## GIVEN RECORDS

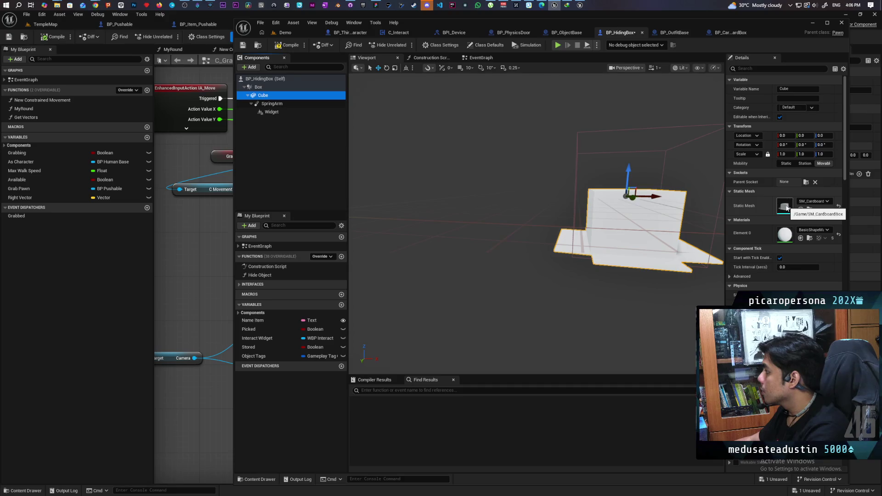
click(810, 209)
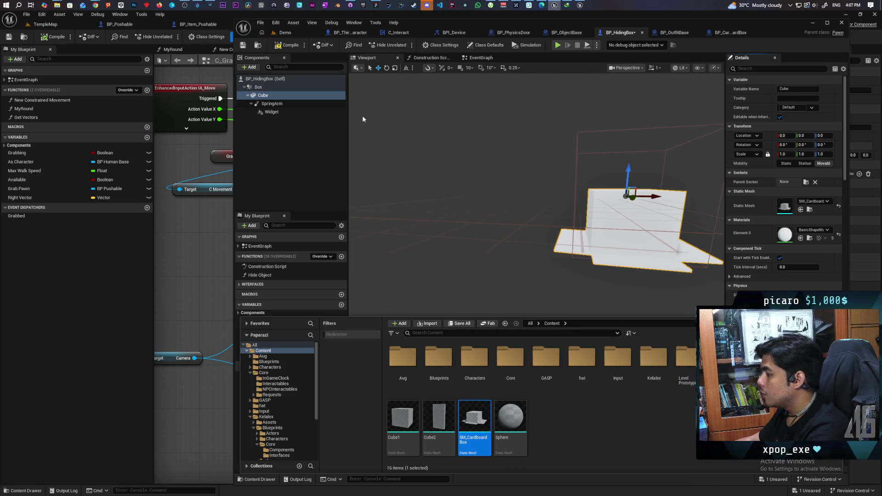
click(258, 87)
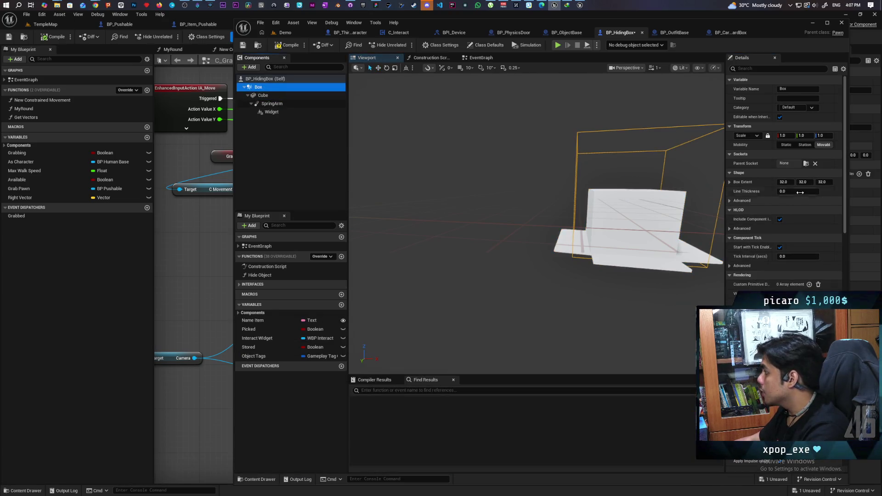
Set the Box collision's Z extent to 36, then halve it to 18.
click(832, 182)
text(6)
key(Return)
click(834, 182)
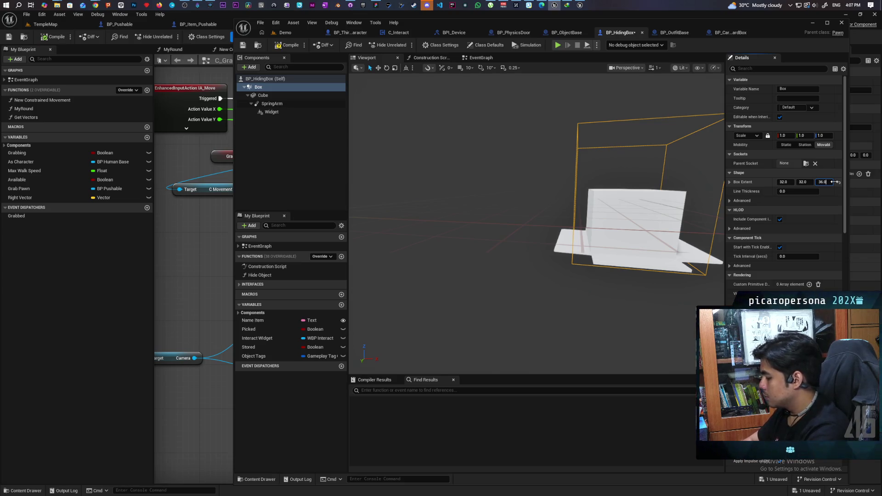
key(Return)
scroll(536, 221, down, 5)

## THE TASK
Give the entries above again in full and exactly, but not the pictures.

## RESPONSE AREA
click(810, 209)
click(258, 87)
Set the Box collision's Z extent to 36, then halve it to 18.
click(832, 182)
text(6)
key(Return)
click(834, 182)
key(Return)
scroll(536, 221, down, 5)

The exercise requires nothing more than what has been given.